Evaluations of Community Colleges Training Grants to Expand Workforce Pathways and Build Lasting Systems
WestEd’s Center for Economic Mobility has evaluated Strengthening Community Colleges Training (SCCT) grants, funded by the Department of Labor, across multiple rounds, using evaluation approaches that support real-time improvement while building sustainable data infrastructure for community college systems.
The Challenge
To fill critical worker shortages in area like healthcare, IT, and advanced manufacturing, community colleges must quickly expand job training programs and align them with employer needs. The SCCT grants program challenges consortia to develop innovative career pathways, expand hands-on learning opportunities, and underserved students earn credentials—all while coordinating across multiple institutions.
These complex projects require constant adjustments based on what employers say they need, what students require, and how labor markets change. Employers need evaluations that help them learn and improve in real time—not just an after-the-fact assessment.
How We’re Taking Action
The Center for Economic Mobility has established itself as a premier evaluator of SCCT consortium grants across three funding rounds. We work with the lead consortium institutions, including Los Rios Community College District’s American River College (Round 1), Bunker Hill Community College (Round 2), Ozarks Technical College, Ocean County College, and Columbia College (Round 5).
Our developmental evaluation approach embeds continuous learning throughout the grant period through monthly check-ins and quarterly reviews with consortium partners, annual site visits to all participating colleges, mixed-methods data collection, and real-time feedback loops. We conduct interviews and focus groups with students, faculty, staff, and employer partners.

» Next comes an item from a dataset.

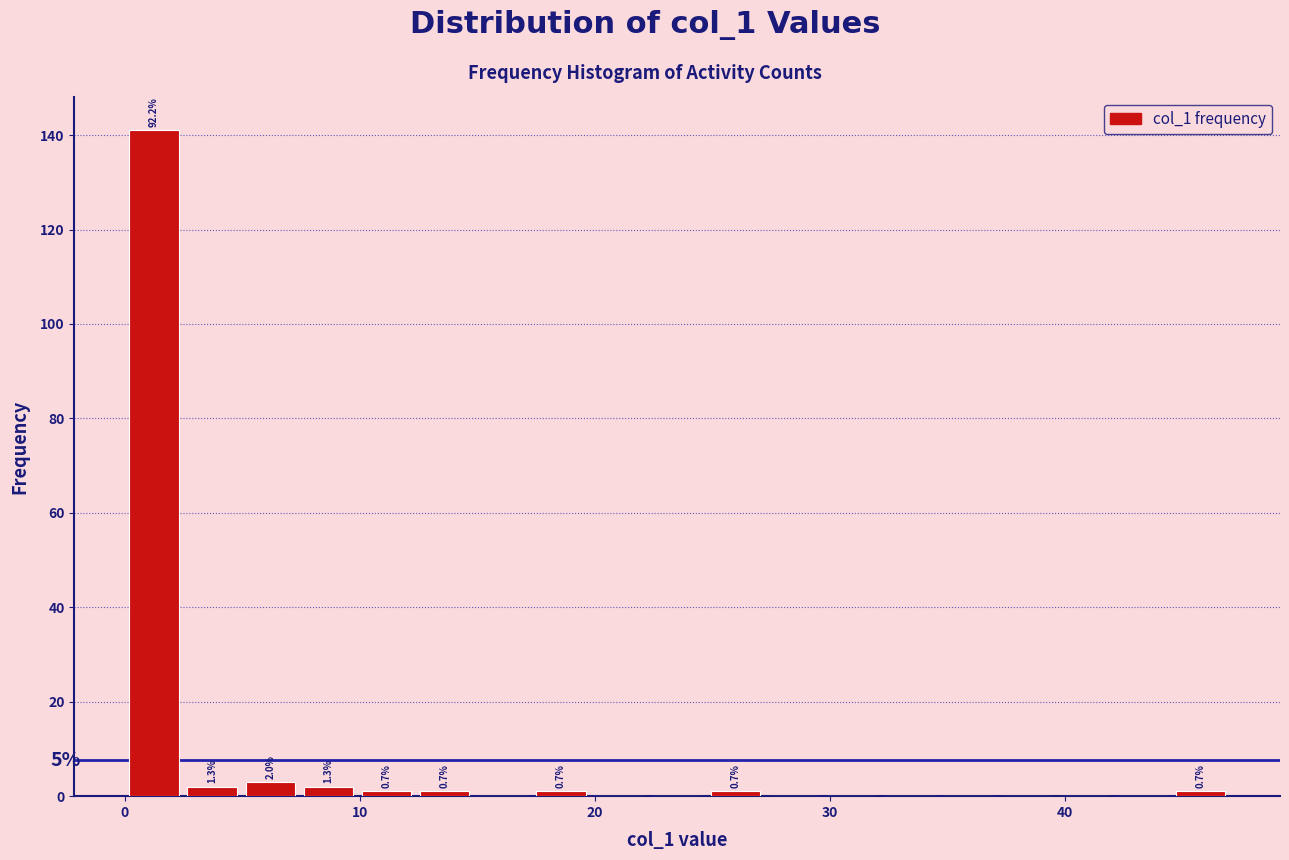

Around what value on the x-axis is the tallest bar? Give the approximate position of its centre, as read against the axis.

1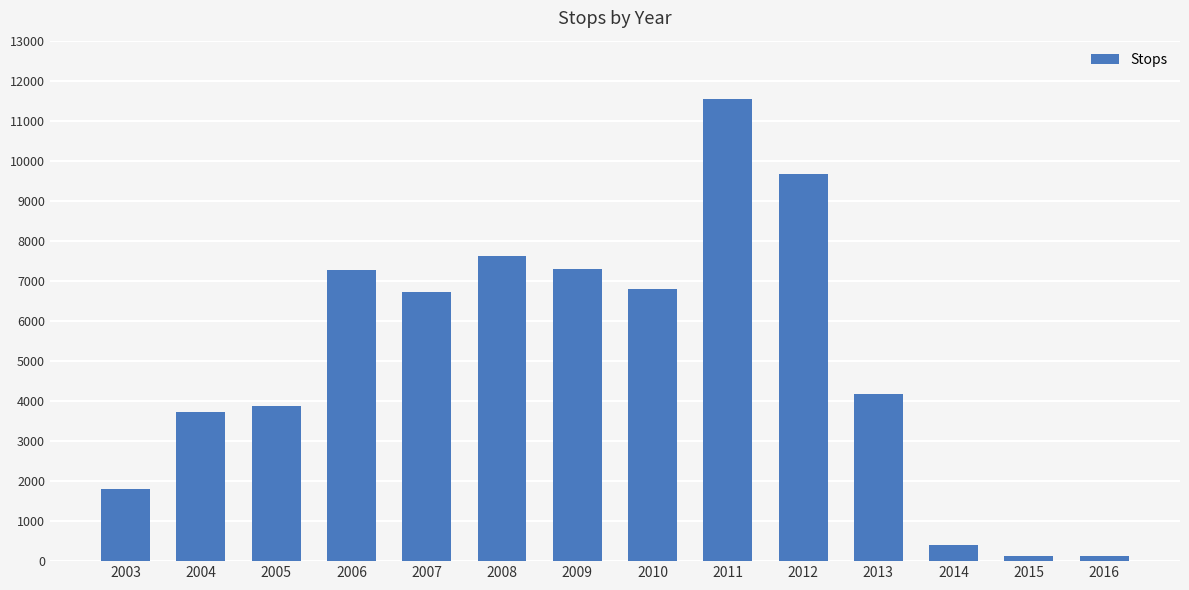

The value at 2006 is 3976. True or false?

False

We also support consortium colleges in building sustainable evaluation infrastructure by developing activity tracking systems, performance measurement tools, and capacity-building initiatives that align local program monitoring with federal reporting requirements.
Through our work across multiple rounds, we’ve identified several critical success factors:
- Implementation takes time and unfolds nonlinearly, requiring dedicated coordinators at each site to maintain momentum.

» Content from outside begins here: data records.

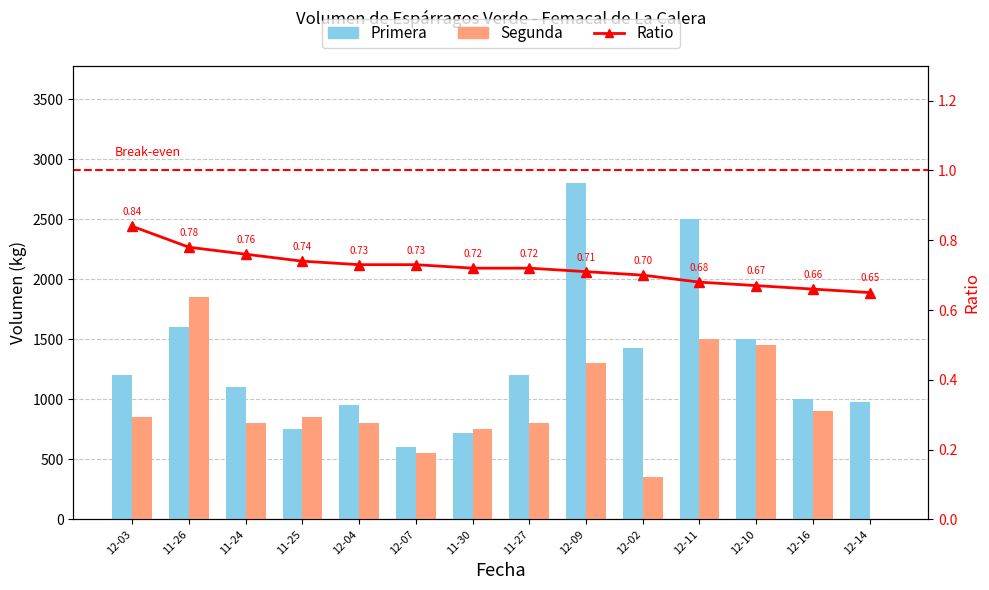

What is the sum of all Primera values?

18330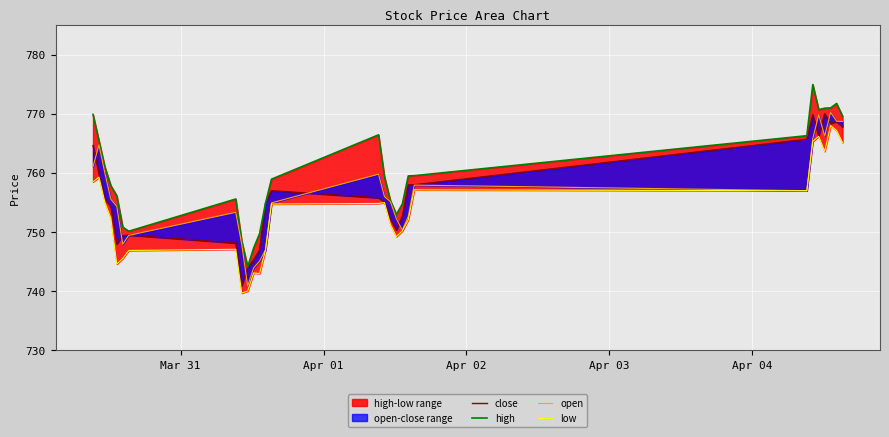

What is the difference between the maximum and minimum values in the close series?

29.0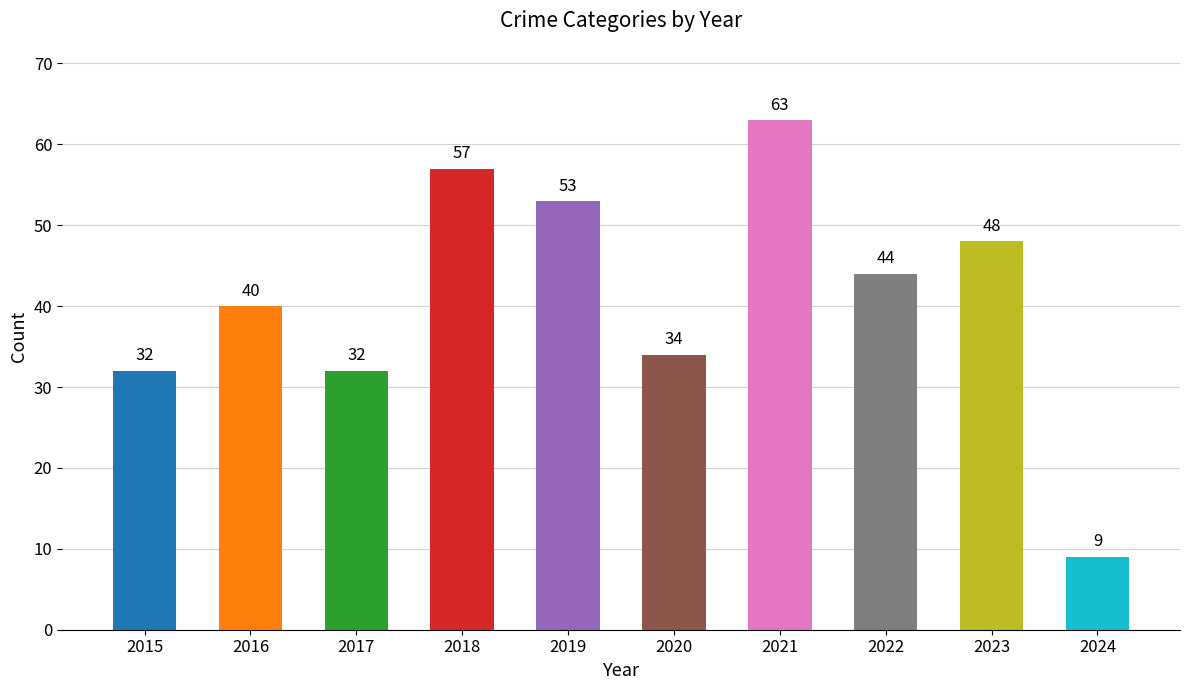

Does the chart contain any negative values?

No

- Data infrastructure bottlenecks, particularly for noncredit and hybrid pathways, can be addressed through early development of customized tracking tools.
- Real-time feedback mechanisms, including one-pagers and regular leadership meetings with evaluators, significantly improve program adaptability.
- Cross-site variation reveals implementation patterns that help identify scalable strategies while respecting institutional autonomy.
- Sustainability planning must begin early to document critical success elements for institutionalization beyond grant funding.